Così la verginità esprime senza dubbio una carica profetica, anticipando quella che sarà la nostra condizione di risorti, ma ciò avviene attraverso la rinuncia a vivere la sessualità genitale, cioè quella forma di unità tra diversi (“una sola carne”) che, se illuminata dall’amore, fa della coppia l’immagine di Dio.
Analogamente si potrebbero enumerare i rischi, simmetrici, che le due vocazioni corrono e che corrispondono in definitiva alla estremizzazione delle rispettive peculiarità positive: così per i vergini (ma non solo per loro) è in agguato l’avarizia di vita e la sterilità di rapporti umani e per gli sposi l’assolutizzazione dei rapporti intrafamiliari.
Da quanto si è fin qui detto deriva l’assoluta necessità che vergini e sposi, resi consapevoli e coscienti della grande responsabilità dello specifico dono ricevuto, si impegnino a testimoniarlo fedelmente in un rapporto di dialogo e di ascolto, in modo che ne derivi un reciproco arricchimento1.
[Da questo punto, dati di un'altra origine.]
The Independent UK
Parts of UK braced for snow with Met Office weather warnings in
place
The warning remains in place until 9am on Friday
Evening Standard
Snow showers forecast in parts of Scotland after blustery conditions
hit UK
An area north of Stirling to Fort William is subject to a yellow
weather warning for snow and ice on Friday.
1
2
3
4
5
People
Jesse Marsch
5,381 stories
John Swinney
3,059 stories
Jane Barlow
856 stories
Ciò richiede luoghi ed occasioni (in verità oggi assai rari) di scambio e di condivisione fraterna, al di là di ogni distinzione gerarchica, ma esige a monte un discernimento e, quindi, un’educazione vocazionale.
Note
1) Icona biblica di questo dialogo fra il carisma sponsale e il ministero magisteriale è la testimonianza riferitaci da Luca negli Atti degli Apostoli al capitolo I. Si tratta di Aquila e Priscilla che dopo aver ascoltato il biblista Apollo, lo presero con loro e gli esposero con più accuratezza la via del Signore (18,25).